- Developer: PortaPlay
- Publisher: Don't Nod
- Director: Hans von Knut Skovfoged
- Producers: Hans von Knut Skovfoged; David Karpantschof;
- Designer: Shalev Moran
- Programmers: Magnus Barbier; Sonne Storbjerg; Lukas Wendt;
- Artists: Caroline Fangel; Jakob Hansson;
- Writers: Ida Broni Christensen; Damir Omić;
- Composer: Jakob Støvring Hansen
- Engine: Unity
- Platforms: Nintendo Switch; Windows;
- Release: 1 September 2022
- Genres: Adventure, Role-playing
- Mode: Single-player

= Gerda: A Flame in Winter =

2022 video game

Gerda: A Flame in Winter is an adventure role-playing video game developed by PortaPlay and published by Don't Nod. It was released on 1 September 2022 for Nintendo Switch and Windows.

==Gameplay==
The player controls nurse Gerda Larsen and selects dialogue choices that affect her relations with the four factions, Occupation, Resistance, Danes and Germans.

==Plot==
Gerda: A Flame in Winter is set in Tinglev in Southern Jutland, Denmark, during the German occupation of Denmark in World War II in 1945. Gerda is Danish-German, with a German father and a Danish mother, and lives with her husband Anders. During the game, Gerda finds Anders has been arrested by the Gestapo and has left behind documents from the resistance movement.

==Development and release==
Creative director Hans von Knut Skovfoged said the game is inspired by his grandmother smuggling weapons for the Danish resistance movement.

The game's visual style was based on the work of the late–19th century Danish Impressionists known as the Skagen Painters.

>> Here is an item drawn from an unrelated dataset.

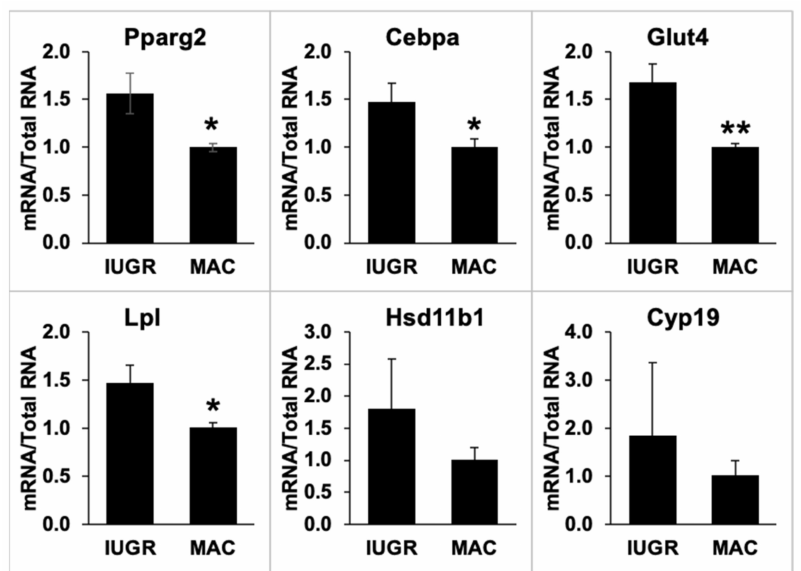
Figure 8. qPCR quantification of gene expression in gonadal fat of non-fasted IUGR and macrosomic male mice ( n = 4–5 per group.) Values for IUGR animals are expressed relative to values for the macrosomic animals. Values are mean ± SEM. * p < 0.05, ** p < 0.01 compared to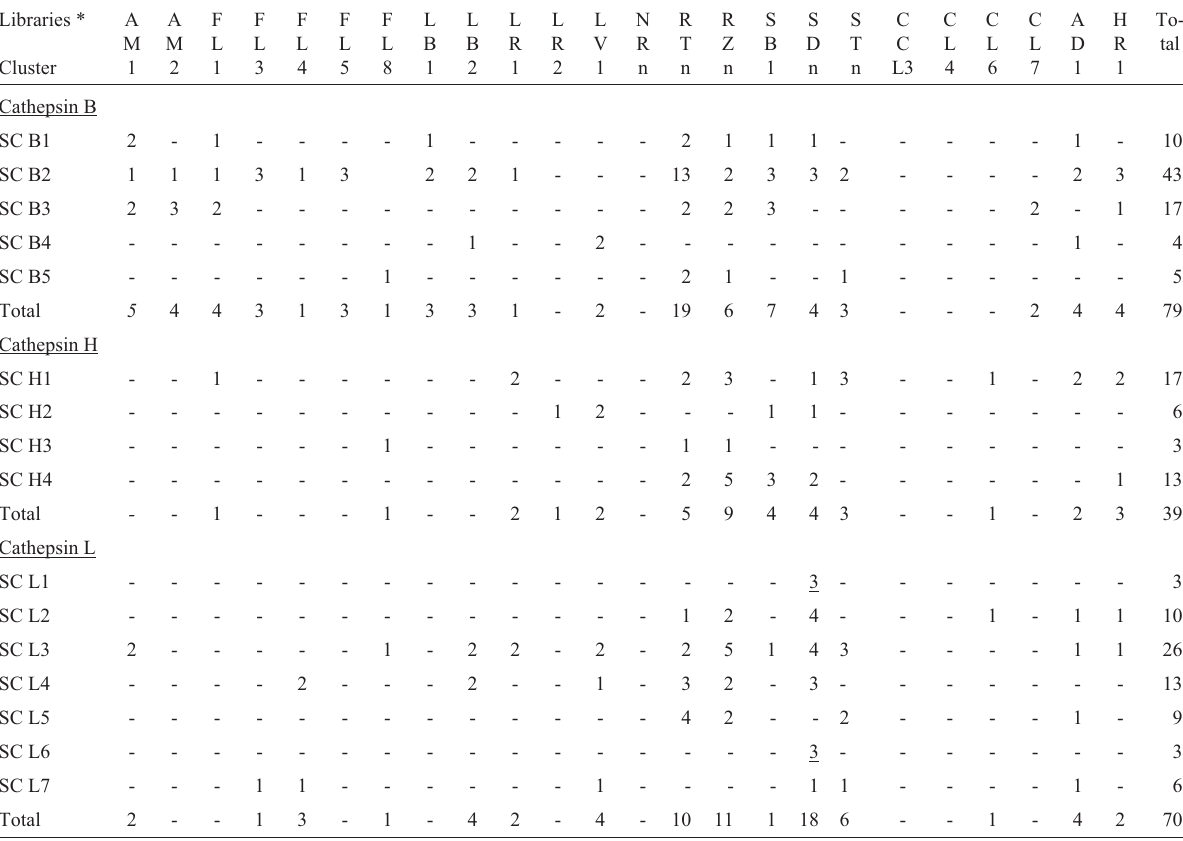
Table IV - Frequency of sugarcane cathepsins B, L and H related reads and clusters on sugarcane cDNA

Gerda: A Flame in Winter was developed by Danish developer PortaPlay and published by Don't Nod as their first third-party game. It was announced at the Nintendo Indie World Showcase in December 2021. The release on 1 September for Microsoft Windows and Nintendo Switch was announced in May 2022. A downloadable content (DLC), Liva's Story, was released on 23 May 2023. (Note: PortaPlay rebranded as Bird Island Games at the time of Liva's Story release.)

==Reception==
Politiken praised the balance between of its storytelling, but disliked the 3D models quality. Le Monde praised the game's narrative choices. The Escapist said the game isn't notably visually appealing but the "RPG-lite" elements added a "sense of urgency" and strategy to decisions.

At the Games for Change Awards 2023, Gerda: A Flame in Winter won Best Narrative and was nominated for Most Significant Impact.

At the Danish Game Awards Spilprisen 2023, Gerda won Best Narrative.